Logotype for Gold.com

Gold.com (GOLD) Q3 2026 earnings summary

Event summary combining transcript, slides, and related documents.

Logotype for Gold.com

Q3 2026 earnings summary

14 May, 2026

Executive summary

  • Achieved record Q3 2026 results with revenue rising 244% year-over-year to $10.35 billion, driven by unprecedented market volatility, strong demand for precious metals, higher gold and silver prices, and successful integration of recent acquisitions including Monex, SGI, Pinehurst, AMS, and Sunshine Minting.

  • Net income attributable to shareholders was $59.5 million ($2.09 per diluted share), reversing a prior year loss, with robust operational execution and expanded production capabilities.

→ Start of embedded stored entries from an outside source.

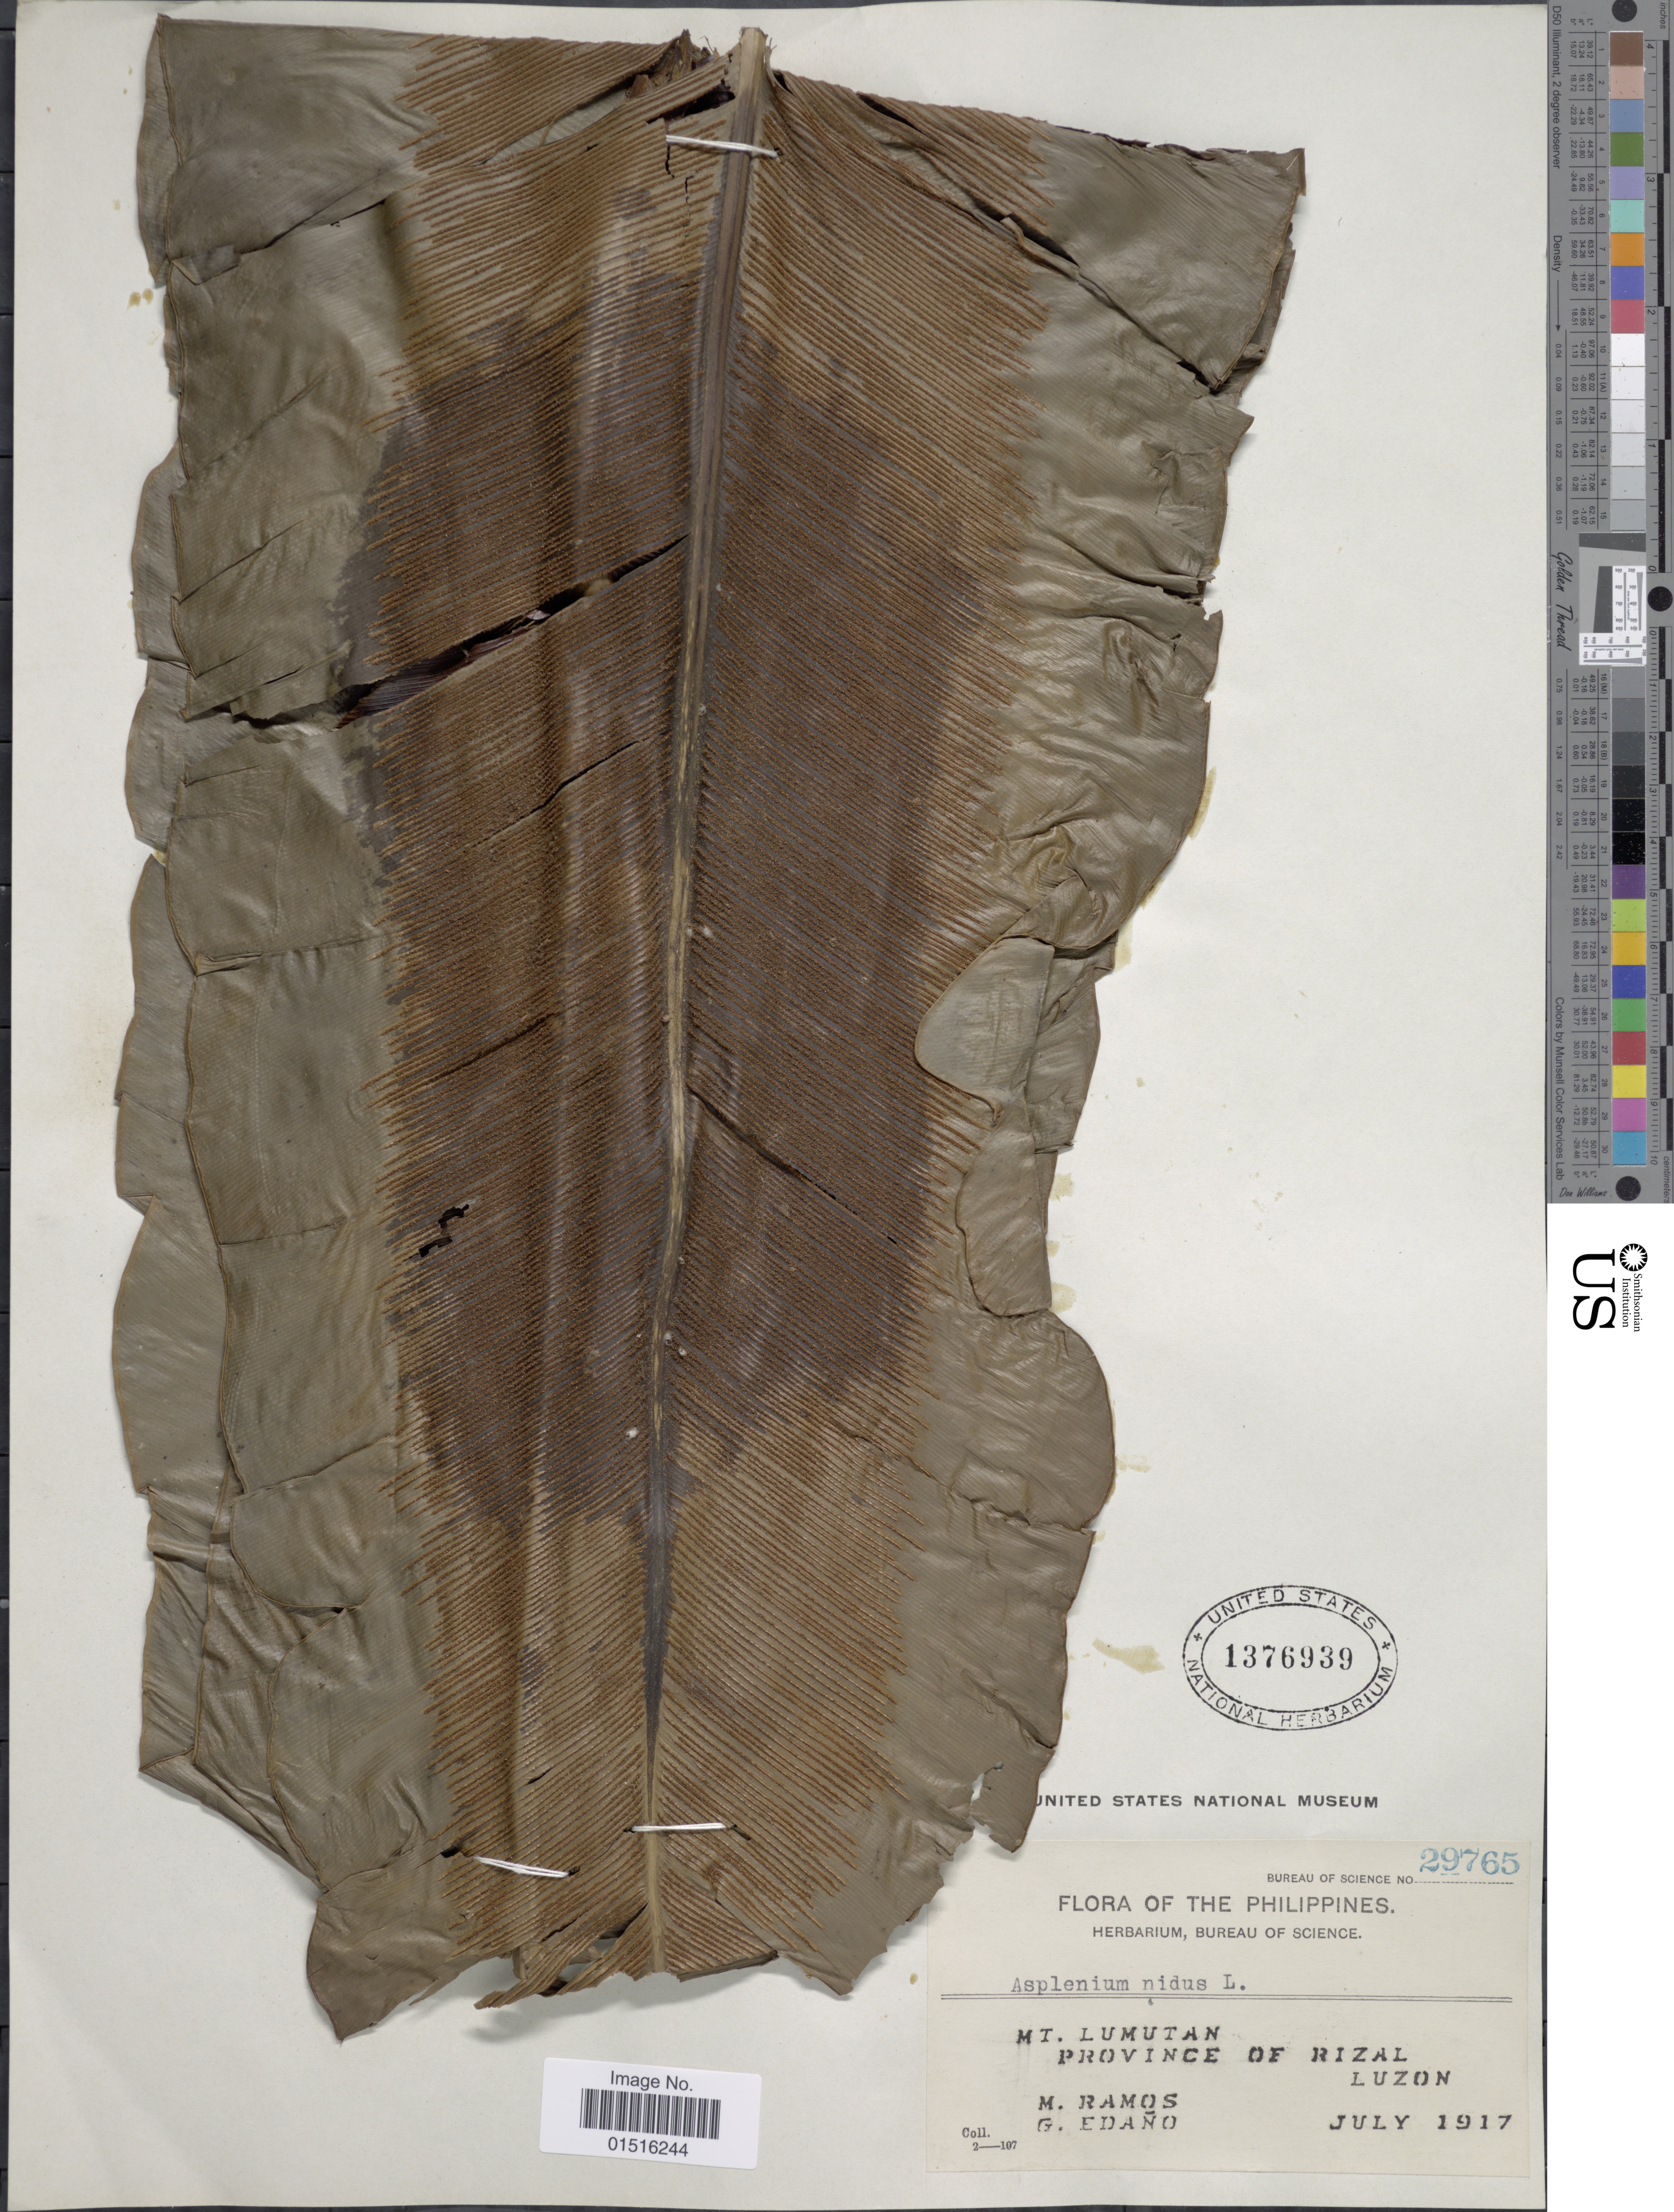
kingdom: Plantae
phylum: Tracheophyta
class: Polypodiopsida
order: Polypodiales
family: Aspleniaceae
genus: Asplenium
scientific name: Asplenium cymbifolium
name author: Christ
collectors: M. Ramos & G. Edaño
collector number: Bureau of Science 29765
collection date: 1917-07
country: Philippines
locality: Mt. Lumutan, Province of Rizal, Luzon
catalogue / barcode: US 1376939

  • Strategic partnership with Tether included a $150 million equity investment, $20 million purchase of gold-backed stablecoin, and storage, leasing, and trading agreements, enhancing digital and physical gold integration.

  • Both wholesale and direct-to-consumer segments outperformed, with JMB and LPM in Asia achieving record profitability and strong customer engagement.

  • Rebranding to Gold.com unified marketing and digital initiatives, with plans for a Gold.com credit card and wallet.

Financial highlights

  • Q3 2026 revenue rose 244% year-over-year to $10.35 billion; gross profit increased 331% to $176.6 million; gross margin improved to 1.71% from 1.36%.

  • Net income for Q3 was $59.5 million ($2.09 per diluted share), compared to a net loss of $8.5 million last year; EBITDA reached $103.4 million, up 7,939% year-over-year.

  • Nine-month revenue reached $20.51 billion, up 142% year-over-year; net income up 903% to $70.2 million; diluted EPS up 814% to $2.65.

  • Cash position at quarter end was $143.6 million, up from $77.7 million at fiscal 2025 year-end.

  • Inventory turnover ratio increased to 4.7 from 2.4 quarter-over-quarter.

Outlook and guidance

  • Management expects continued constructive market conditions, leveraging expanded brand portfolio, operational leverage, and nearly $1 billion in shareholder equity.

  • Q4 anticipated to be the first full quarter benefiting from normalized contango and lower hedging costs.

  • Sufficient liquidity is anticipated for working capital, capital expenditures, and investment needs over the next twelve months.